社会・政治 投稿日:2017.11.14 06:00FLASH編集部

辺真一が分析「北朝鮮の党人事が『核戦争シフト』になった」

 

「今回の序列をひと言で言えば『戦争シフト』です」
「コリア・レポート」編集長の辺真一氏は結論づけた。

 

 2017年10月7日、1年5カ月ぶりに開催された朝鮮労働党中央委員会総会で党人事が発表された。この人事と、翌10月8日の故・金正日総書記推戴20周年の祝賀大会の顔ぶれから、辺氏が独自に分析した。

 

 前回、2016年5月の党中央委総会当時の序列と比べれば、金正恩党委員長の「意思」は明らかだという。

 

「金正恩氏は、経済と核開発を同時に並行して推進するとぶち上げましたが、そのとおりの布陣といえます。経済通の朴奉柱総理を続けて重用するうえ、目立つのは軍事の専門家を重視していることです。

 

 序列3位の崔龍海氏は、党軍事中央委員に就任。さらに、李明秀・朝鮮人民軍総参謀長が、序列位から7位に急上昇。金正日総書記の側近だった彼は、軍務経験が長く、軍事作戦に長けている人物です」(辺氏)

 

 序列は金正恩氏を頂点に、2位の金永南氏(最高人民会議常任委員長)。金氏は対外的に国家元首の役割を担う。2002年の日朝首脳会談では小泉純一郎元首相を空港で出迎え、2017年8月のイラン訪問時には、ロウハニ大統領と会談。失脚することなく、金日成、正日、正恩の3代に仕える “元老” だ。

 

 3位は、崔龍海氏(政務局副委員長)。10月7日の党総会で党軍事中央委員、党組織指導部長などの重職に登用された。金正日体制下では金正恩の叔父・張成沢の側近だったが、金正恩により張が処刑されると失脚。一時は粛清説も流れたが、不死鳥のごとく復権した。

 

 4位が朴奉柱氏(内閣総理)。2003年に総理に選出されるが、2007年に解任。2013年に当時の実力者だった正恩の叔父・張成沢の引き立てで復帰する。張処刑後もその経済手腕を買われ、現職に留まる。核開発と経済建設を同時に進める「並進路線」の重要人物とされる。

 

 5位が黄炳誓氏(軍総政治局長)。党組織指導部第一副部長時代に張成沢処刑に関与したという。2014年に朝鮮人民軍全体への宣伝、扇動や思想統制を管轄する軍総政治局長に就任。実質的な軍のトップだ。今回の人事では、序列3位から5位に降格した。

 

 注目すべきは6位の朴光浩氏(党部長・宣伝担当)。突如ランク外から政治局入りし、一気にナンバー6に。

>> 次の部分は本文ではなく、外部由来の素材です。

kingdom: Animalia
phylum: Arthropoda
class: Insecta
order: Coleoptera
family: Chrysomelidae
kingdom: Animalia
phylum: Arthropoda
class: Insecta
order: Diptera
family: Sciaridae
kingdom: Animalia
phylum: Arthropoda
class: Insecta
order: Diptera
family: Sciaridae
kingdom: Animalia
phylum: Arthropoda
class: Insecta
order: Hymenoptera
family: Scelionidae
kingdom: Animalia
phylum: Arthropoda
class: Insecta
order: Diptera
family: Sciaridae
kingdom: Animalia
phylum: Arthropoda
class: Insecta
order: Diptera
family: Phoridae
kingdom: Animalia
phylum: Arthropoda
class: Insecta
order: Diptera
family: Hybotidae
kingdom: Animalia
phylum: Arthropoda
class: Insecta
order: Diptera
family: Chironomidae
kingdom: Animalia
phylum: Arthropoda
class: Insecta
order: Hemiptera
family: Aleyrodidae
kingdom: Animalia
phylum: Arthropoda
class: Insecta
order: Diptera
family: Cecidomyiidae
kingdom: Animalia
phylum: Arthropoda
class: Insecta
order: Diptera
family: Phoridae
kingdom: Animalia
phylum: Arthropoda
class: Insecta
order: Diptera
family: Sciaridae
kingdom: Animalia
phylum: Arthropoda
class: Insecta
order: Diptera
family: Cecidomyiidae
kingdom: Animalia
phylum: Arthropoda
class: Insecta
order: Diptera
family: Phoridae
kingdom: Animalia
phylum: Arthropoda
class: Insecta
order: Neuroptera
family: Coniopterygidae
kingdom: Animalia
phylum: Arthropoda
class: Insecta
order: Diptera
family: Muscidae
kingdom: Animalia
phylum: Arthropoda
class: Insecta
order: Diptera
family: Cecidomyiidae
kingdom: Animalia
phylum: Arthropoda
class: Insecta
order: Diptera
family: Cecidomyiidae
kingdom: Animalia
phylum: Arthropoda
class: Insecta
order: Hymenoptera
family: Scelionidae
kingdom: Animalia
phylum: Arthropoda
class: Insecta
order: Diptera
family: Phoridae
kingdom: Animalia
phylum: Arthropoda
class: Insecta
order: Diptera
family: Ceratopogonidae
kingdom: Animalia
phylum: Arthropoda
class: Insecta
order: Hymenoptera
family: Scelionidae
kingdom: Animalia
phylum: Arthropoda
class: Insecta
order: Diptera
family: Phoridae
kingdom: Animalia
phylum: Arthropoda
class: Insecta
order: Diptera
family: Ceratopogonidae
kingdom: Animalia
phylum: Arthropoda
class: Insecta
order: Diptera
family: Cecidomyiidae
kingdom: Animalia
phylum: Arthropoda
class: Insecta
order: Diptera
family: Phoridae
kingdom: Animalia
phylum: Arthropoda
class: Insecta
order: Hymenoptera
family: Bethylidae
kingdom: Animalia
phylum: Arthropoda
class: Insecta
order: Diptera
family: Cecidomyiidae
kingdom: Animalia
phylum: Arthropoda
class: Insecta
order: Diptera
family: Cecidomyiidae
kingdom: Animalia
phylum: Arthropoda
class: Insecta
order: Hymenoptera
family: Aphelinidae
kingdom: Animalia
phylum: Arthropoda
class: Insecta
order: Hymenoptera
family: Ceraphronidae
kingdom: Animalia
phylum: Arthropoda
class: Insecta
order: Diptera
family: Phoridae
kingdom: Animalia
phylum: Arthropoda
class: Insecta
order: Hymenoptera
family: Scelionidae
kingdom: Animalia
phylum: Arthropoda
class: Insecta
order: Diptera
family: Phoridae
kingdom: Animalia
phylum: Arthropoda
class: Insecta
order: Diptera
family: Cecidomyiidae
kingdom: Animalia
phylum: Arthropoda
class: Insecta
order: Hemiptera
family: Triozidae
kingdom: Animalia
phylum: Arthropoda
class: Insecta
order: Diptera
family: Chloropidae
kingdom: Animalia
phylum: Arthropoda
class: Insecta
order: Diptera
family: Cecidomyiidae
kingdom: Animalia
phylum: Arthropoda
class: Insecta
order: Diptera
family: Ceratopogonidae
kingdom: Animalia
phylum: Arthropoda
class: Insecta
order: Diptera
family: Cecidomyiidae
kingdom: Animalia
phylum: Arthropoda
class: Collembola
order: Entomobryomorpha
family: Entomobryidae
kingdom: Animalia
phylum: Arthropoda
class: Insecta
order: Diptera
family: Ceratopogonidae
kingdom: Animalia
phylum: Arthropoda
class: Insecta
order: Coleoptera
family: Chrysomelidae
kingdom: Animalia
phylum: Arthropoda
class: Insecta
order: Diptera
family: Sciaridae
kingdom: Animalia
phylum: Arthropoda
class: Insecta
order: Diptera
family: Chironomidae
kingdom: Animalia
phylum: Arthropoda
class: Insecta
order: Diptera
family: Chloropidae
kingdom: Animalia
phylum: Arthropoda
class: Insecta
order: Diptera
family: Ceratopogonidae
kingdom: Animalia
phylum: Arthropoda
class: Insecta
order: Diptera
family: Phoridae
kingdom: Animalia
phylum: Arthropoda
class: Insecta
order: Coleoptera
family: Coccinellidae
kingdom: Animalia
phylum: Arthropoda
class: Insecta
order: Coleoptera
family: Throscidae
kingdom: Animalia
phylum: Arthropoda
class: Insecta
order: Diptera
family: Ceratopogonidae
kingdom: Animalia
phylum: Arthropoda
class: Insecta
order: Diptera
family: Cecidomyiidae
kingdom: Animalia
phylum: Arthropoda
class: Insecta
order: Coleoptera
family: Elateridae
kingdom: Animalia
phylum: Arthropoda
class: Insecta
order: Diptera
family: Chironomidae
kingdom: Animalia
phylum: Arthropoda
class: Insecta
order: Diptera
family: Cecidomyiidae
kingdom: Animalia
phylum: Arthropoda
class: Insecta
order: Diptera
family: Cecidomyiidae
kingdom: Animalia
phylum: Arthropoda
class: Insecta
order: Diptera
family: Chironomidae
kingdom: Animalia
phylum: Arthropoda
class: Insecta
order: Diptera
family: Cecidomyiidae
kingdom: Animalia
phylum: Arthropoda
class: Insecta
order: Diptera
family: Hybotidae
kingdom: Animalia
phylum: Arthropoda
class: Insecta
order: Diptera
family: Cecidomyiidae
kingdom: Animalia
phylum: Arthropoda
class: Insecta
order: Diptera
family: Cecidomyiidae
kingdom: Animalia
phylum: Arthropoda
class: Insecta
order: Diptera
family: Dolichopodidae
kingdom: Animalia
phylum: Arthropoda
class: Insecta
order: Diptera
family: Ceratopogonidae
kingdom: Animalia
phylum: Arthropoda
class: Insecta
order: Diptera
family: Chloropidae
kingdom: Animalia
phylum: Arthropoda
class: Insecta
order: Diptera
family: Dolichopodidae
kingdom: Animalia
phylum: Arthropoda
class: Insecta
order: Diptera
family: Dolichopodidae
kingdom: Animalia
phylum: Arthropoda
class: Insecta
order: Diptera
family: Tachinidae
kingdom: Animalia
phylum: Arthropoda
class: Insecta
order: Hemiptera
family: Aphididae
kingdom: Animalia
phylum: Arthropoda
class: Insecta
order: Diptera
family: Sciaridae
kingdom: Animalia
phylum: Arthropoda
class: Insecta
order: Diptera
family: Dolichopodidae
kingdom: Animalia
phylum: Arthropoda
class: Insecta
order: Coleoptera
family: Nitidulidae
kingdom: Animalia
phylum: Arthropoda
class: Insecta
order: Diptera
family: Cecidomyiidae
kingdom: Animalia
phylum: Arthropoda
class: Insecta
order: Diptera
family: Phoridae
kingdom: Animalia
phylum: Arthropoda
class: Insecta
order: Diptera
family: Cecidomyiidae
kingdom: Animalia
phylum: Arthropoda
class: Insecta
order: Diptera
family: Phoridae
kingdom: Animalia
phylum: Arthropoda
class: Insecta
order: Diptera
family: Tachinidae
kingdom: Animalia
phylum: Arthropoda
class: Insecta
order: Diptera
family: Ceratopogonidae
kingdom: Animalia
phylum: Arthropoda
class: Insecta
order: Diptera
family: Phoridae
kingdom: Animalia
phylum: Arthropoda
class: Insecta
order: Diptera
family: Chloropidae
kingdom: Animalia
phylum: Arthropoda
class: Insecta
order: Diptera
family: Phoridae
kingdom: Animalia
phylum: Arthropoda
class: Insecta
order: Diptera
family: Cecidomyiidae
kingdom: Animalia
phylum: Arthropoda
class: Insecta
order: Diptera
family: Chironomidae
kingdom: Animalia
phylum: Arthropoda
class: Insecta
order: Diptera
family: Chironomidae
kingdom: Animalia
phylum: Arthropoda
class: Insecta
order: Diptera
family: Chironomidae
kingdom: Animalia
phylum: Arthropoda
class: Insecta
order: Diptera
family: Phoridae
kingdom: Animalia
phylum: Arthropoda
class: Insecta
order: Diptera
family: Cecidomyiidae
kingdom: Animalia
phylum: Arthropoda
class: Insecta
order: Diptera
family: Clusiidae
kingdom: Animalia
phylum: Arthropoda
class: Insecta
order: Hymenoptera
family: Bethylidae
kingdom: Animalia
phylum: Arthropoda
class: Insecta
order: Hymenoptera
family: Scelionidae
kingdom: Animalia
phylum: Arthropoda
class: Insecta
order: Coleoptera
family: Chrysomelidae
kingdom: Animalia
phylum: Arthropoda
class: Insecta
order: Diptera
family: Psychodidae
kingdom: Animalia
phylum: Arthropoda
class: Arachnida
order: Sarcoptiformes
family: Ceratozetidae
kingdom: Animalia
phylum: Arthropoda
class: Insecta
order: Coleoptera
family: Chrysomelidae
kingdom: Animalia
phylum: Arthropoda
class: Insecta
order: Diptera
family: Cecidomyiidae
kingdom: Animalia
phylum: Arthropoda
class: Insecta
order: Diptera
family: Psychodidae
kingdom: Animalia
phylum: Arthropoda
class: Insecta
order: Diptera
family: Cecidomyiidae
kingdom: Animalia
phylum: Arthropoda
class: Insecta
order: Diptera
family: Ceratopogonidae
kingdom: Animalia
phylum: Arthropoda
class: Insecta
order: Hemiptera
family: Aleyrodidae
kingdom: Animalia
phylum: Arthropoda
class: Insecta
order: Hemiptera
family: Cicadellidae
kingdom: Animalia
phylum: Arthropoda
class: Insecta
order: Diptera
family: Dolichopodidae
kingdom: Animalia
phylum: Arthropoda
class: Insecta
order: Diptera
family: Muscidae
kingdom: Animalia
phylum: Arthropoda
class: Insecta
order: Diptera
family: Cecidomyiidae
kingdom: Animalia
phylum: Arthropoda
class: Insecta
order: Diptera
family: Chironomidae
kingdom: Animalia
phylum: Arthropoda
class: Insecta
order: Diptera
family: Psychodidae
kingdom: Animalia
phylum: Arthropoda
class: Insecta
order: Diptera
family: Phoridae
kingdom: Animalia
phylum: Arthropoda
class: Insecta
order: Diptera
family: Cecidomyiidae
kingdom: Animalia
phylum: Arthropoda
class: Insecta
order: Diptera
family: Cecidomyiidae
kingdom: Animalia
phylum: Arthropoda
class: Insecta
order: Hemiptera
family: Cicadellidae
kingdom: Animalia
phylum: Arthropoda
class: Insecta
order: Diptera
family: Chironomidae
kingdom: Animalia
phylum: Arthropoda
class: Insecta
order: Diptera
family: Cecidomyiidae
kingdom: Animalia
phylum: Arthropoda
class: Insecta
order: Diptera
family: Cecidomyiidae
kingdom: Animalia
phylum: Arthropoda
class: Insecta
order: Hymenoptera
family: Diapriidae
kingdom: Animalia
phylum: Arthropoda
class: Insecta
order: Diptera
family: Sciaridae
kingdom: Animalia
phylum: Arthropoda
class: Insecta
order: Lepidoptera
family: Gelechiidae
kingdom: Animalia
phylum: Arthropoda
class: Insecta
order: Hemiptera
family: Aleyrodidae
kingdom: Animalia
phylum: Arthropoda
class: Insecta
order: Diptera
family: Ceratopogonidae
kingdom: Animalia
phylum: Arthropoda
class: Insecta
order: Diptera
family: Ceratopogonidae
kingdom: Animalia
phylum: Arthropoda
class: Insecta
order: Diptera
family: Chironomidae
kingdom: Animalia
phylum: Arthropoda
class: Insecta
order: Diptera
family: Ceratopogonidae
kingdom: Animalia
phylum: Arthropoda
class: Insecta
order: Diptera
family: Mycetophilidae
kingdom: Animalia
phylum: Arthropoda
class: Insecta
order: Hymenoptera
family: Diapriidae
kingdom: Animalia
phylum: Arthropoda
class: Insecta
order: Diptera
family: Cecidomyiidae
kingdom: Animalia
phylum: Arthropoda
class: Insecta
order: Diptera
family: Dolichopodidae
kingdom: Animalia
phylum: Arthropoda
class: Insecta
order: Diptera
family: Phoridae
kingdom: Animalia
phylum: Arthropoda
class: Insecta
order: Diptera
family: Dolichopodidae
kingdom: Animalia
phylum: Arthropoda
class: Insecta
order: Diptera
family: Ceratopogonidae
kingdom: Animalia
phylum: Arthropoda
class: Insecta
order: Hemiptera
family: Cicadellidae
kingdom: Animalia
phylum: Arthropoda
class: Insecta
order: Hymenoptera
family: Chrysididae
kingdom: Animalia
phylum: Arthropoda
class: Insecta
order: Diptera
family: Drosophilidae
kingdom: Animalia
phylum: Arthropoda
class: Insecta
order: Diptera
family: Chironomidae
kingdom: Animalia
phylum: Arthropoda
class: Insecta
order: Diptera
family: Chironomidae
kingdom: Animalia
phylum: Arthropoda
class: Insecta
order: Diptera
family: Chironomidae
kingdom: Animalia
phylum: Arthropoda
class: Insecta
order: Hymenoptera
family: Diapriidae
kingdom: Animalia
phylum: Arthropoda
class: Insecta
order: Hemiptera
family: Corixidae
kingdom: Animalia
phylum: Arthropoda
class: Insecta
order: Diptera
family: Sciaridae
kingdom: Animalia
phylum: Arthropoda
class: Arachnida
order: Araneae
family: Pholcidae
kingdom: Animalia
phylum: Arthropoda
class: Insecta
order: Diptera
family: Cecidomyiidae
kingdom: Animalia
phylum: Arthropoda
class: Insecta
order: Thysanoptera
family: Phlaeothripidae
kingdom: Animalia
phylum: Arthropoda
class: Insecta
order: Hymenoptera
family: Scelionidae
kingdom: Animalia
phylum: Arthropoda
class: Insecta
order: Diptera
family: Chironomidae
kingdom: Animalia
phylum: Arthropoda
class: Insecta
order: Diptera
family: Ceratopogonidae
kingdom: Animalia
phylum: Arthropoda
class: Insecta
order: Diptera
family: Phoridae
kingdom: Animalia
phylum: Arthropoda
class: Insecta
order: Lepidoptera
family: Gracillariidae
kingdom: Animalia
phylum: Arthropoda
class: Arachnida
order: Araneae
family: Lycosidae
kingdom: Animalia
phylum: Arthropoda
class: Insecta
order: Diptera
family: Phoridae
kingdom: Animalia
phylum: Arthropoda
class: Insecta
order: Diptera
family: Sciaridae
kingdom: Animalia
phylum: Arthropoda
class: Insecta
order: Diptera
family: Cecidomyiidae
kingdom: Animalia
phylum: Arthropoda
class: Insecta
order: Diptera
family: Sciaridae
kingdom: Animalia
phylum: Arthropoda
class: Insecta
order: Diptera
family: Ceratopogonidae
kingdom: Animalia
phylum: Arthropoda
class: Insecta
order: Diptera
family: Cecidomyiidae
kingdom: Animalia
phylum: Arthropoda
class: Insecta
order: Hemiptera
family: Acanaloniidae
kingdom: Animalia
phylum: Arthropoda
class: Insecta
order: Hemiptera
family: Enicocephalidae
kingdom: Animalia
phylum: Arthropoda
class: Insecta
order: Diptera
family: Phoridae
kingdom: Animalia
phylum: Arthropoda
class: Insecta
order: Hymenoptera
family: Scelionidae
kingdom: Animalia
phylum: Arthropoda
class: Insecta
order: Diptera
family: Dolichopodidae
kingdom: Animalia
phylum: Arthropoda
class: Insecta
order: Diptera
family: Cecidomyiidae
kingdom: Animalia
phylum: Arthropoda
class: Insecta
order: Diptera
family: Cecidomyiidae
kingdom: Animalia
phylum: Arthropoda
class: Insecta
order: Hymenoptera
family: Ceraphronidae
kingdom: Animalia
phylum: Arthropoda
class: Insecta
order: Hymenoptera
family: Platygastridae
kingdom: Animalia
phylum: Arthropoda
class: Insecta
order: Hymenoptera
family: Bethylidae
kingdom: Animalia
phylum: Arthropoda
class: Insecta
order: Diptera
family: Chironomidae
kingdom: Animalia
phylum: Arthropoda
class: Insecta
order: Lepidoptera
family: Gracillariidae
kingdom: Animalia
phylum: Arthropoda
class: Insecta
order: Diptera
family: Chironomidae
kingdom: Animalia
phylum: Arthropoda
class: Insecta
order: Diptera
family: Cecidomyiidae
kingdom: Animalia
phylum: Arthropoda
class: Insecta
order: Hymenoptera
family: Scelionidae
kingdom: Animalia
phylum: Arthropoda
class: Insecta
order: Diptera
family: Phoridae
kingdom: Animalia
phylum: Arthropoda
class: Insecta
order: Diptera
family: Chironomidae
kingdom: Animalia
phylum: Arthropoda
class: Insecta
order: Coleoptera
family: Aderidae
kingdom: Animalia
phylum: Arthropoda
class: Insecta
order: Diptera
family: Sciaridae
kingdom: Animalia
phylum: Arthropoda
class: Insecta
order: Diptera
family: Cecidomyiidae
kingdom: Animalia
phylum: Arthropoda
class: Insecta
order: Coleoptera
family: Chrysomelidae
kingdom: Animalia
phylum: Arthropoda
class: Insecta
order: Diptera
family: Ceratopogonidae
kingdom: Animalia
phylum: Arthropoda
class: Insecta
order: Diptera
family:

背景には、「党宣伝部長だった金己男が高齢で引退したことによる世代交代がある」(辺氏)という。正恩の妹、宣伝部副部長の金与正の推薦を得たという指摘もある。

 

 ミサイル開発の総責任者である26位の李炳哲氏(党軍事担当第一副部長)にも注目だ。空軍司令官時代に空軍基地を視察に来た金正恩に気に入られ、側近入り。弾道ミサイル専門家である金正植軍需工業部副部長、張昌河国防科学院長、全日好党中央委員とともに「ICBM4人組」と呼ばれる。党軍事委員に昇格。

 

 今回の人事では、新たに5人の政治局員と、4人の政治局員候補を選出。金正恩の実妹、金与正も30歳の若さで政治局員候補に抜擢された。9人はいずれも、金正恩の側近とみられている。

 

「党政治局は、金正恩氏を筆頭に北朝鮮の全権を握る党の中枢です。今回正恩氏は、父(金正日)と義兄弟の関係にある崔龍海氏を表のNo.3に、妹の与正氏を陰のNo.2に据えて身内で体制を固めようとしています」(辺氏)

 

 身内でまわりを固めた若き独裁者は何を企んでいるのか。今回、10月7日の党中央委総会には金正恩をはじめ政治局の全員が参加したが、10月8日の祝賀大会には、金正恩は姿を現わさなかったというのだ。その意味とは……。

 

「正恩氏だけではありません。李明秀軍総参謀長も、李永吉軍第一副総参謀長も、ミサイル開発の実務責任者である李炳哲氏も欠席しています」(辺氏)

 

 金正恩が見据えるのは、やはり「核戦争」ではないか。

 

「ICBMの発射実験の準備のために、それぞれの任務に就いているということではないでしょうか。12日付の労働新聞は『米国は間もなく自分の目で見ることになるだろう』とミサイル発射を予告していました。その日は、そう遠くないかもしれません」(辺氏)

 

 核ミサイル発射は、すでにカウントダウンに入っている。